Nationalist creativity does not omit this popular imagery of the period “during the war of independence.”
The Scale
The guard chooses the tallest and strongest prisoner among those in the courtyard and designates him as “the scale. He approaches the naked prisoners lying on the ground, one by one. He must grab them by the penis and lift them. He must also declare as with a military insruction: “So-and-so weighing such-and-such is at your orders, my commander!”

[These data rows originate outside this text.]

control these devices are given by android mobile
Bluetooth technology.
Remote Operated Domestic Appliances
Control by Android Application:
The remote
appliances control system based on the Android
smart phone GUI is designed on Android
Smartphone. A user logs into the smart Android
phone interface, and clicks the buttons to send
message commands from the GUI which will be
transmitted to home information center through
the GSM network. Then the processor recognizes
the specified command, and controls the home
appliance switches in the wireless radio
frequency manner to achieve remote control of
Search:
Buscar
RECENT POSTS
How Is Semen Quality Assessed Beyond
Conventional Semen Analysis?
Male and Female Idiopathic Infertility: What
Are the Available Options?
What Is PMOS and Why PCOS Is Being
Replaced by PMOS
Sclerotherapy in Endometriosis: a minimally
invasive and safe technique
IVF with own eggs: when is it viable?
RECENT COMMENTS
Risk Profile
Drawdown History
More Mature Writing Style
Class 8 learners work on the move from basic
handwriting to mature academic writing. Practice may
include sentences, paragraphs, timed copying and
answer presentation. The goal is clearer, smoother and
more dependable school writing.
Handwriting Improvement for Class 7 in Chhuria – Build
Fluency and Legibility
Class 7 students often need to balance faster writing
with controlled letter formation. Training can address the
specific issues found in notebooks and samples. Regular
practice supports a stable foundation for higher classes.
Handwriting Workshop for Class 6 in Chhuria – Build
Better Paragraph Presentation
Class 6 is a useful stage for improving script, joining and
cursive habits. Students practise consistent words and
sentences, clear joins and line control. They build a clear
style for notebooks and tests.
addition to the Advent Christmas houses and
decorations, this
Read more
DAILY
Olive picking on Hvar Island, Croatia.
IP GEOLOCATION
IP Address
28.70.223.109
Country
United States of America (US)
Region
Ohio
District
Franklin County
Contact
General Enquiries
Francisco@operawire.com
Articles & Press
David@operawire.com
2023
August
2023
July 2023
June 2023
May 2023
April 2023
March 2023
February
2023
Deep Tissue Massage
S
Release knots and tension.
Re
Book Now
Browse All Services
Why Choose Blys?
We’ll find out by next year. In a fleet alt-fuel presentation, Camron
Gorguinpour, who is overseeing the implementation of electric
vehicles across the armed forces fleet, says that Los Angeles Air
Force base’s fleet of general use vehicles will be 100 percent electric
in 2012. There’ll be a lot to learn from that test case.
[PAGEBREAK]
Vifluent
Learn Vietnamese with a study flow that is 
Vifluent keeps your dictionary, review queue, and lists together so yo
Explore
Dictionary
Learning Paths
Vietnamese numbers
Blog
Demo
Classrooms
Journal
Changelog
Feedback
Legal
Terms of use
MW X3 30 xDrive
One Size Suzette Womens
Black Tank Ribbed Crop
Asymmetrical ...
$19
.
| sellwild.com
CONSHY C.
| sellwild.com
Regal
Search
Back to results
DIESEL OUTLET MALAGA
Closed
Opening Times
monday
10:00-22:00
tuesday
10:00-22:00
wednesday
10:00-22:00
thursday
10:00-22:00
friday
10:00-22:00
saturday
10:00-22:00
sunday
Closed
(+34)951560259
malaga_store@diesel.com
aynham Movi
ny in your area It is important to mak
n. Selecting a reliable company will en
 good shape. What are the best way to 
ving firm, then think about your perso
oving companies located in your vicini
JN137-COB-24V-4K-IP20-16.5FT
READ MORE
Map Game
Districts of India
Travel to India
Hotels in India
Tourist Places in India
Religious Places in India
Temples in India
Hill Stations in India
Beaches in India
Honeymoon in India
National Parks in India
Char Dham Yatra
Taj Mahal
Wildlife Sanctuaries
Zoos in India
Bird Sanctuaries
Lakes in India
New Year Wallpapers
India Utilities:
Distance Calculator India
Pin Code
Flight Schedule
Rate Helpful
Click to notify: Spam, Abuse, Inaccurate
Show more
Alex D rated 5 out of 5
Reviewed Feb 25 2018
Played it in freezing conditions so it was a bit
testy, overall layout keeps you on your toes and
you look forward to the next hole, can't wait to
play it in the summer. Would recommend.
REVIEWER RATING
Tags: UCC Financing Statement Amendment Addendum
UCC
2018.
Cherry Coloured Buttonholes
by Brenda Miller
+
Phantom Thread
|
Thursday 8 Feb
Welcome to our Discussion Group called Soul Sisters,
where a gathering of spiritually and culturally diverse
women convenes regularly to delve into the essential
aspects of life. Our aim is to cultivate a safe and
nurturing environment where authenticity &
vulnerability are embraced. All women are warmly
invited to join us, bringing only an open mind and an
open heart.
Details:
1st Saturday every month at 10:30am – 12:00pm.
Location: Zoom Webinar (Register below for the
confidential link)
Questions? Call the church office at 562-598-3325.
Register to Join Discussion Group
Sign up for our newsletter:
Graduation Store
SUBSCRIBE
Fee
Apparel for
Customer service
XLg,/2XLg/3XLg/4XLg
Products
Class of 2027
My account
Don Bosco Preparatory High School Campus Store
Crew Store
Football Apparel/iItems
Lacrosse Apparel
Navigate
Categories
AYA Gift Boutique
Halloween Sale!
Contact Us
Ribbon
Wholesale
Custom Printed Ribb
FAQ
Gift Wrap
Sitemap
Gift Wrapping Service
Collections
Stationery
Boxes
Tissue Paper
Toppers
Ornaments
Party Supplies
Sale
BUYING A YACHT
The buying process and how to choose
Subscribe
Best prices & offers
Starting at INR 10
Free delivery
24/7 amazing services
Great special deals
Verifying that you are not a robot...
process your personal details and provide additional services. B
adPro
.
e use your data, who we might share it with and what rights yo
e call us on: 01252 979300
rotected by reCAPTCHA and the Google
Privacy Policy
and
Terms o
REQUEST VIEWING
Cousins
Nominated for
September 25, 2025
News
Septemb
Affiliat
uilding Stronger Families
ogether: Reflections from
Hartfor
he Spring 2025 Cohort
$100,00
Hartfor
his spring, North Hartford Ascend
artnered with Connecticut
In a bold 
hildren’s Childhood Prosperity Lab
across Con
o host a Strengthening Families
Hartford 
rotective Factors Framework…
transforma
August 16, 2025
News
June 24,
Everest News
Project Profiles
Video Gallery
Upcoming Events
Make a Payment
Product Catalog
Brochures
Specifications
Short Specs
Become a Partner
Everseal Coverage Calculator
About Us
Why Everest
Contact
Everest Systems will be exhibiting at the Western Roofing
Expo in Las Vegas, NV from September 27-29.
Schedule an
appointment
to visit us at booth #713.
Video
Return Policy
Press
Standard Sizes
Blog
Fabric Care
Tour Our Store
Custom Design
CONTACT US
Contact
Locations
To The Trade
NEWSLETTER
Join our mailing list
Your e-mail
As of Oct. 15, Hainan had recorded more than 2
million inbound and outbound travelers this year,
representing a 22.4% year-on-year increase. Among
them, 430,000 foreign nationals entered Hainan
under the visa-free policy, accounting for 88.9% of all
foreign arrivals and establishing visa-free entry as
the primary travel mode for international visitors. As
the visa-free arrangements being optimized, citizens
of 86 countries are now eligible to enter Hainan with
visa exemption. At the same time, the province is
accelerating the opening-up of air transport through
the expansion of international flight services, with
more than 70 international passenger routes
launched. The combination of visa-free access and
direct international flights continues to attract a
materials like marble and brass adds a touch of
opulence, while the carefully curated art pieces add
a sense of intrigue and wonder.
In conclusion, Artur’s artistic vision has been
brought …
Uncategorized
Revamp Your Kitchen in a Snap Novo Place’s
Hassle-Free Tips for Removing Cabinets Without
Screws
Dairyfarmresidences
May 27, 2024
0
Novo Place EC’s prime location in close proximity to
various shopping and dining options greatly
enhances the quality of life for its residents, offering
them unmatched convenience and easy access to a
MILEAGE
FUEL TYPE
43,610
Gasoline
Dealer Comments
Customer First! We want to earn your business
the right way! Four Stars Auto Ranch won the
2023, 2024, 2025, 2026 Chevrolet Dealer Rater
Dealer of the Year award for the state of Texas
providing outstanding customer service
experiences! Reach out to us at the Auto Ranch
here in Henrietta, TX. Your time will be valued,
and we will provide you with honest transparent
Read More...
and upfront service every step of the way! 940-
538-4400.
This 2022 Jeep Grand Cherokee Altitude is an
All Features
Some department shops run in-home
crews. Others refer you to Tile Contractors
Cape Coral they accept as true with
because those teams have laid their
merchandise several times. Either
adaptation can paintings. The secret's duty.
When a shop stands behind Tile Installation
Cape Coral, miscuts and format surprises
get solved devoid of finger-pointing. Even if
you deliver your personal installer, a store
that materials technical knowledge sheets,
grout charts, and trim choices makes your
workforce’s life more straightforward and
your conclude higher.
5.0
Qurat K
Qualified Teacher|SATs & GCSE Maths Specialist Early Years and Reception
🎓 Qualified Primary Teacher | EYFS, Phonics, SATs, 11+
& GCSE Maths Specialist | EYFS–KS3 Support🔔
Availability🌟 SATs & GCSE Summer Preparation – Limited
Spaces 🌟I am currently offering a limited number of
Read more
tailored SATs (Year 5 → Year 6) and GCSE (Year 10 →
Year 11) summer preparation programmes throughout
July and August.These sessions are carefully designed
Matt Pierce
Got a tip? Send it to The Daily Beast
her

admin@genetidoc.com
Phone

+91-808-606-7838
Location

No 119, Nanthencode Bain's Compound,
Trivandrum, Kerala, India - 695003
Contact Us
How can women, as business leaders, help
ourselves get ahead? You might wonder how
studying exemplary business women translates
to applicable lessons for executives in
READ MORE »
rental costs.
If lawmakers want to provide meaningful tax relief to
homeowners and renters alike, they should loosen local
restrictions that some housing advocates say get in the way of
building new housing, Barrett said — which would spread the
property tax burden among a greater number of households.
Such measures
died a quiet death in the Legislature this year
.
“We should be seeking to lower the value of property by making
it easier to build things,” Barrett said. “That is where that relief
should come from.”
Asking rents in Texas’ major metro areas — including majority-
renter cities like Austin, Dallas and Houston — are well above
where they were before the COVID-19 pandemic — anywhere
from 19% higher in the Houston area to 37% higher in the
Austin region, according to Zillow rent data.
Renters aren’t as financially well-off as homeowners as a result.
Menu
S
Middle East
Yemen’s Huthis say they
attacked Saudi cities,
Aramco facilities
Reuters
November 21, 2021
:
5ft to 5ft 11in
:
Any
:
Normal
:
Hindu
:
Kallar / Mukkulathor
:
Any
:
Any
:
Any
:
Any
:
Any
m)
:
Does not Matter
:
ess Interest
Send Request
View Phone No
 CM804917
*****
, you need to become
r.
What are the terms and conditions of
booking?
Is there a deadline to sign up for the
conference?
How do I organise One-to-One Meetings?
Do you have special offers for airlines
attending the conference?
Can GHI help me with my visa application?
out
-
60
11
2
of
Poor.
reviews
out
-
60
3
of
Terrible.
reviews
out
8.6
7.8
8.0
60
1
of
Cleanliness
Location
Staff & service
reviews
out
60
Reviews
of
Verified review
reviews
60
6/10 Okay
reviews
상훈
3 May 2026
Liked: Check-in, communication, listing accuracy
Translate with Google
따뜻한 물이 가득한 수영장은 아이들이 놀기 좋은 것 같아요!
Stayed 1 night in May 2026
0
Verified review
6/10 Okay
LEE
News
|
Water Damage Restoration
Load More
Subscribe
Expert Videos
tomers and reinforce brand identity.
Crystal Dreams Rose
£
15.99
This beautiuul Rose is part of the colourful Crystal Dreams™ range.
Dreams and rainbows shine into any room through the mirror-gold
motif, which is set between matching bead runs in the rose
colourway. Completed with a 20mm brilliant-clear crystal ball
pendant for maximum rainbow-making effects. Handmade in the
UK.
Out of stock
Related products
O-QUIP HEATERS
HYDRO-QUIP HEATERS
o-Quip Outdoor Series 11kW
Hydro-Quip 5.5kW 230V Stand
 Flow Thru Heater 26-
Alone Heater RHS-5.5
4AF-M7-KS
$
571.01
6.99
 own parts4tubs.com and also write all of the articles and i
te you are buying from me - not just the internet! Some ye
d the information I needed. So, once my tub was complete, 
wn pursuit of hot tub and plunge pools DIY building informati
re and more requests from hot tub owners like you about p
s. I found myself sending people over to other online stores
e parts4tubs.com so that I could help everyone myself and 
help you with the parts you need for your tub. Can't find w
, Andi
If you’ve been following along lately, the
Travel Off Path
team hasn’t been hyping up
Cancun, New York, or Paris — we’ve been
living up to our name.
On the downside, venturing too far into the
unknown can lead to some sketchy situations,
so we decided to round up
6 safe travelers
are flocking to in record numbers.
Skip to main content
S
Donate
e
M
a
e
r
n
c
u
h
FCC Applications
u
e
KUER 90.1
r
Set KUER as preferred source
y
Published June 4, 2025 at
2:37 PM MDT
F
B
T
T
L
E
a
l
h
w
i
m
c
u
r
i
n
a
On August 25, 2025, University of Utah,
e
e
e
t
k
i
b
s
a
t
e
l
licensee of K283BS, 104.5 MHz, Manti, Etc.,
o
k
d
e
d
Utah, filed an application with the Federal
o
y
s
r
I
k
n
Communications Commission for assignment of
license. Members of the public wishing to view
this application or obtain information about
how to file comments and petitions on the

You must admit these methods are most inventive. There are many others… On some of the images below, you see the inscriptions on the walls. Here are their translation:
“Bir Türk dünyaya bedeldir” – A single Turk is worth the whole world.
“Adalet mülkün temelidir” (in the prison and in the hearing rooms in court): Justice is the foundation of property.
“Önce Vatan” – The country before all else.
“Ne mutlu türküm diyene” (partly visible) – Happy is the one who considers himself Turkish.
Zülfikar’s work is undeniably a link in resistance art, with that of Zehra Doğan who, having testified of the State’s exactions in the Kurdish region, in Eastern Turkey in 2015 continues today to archive the current conditions in the impossible conditions of the gaeol in Amed.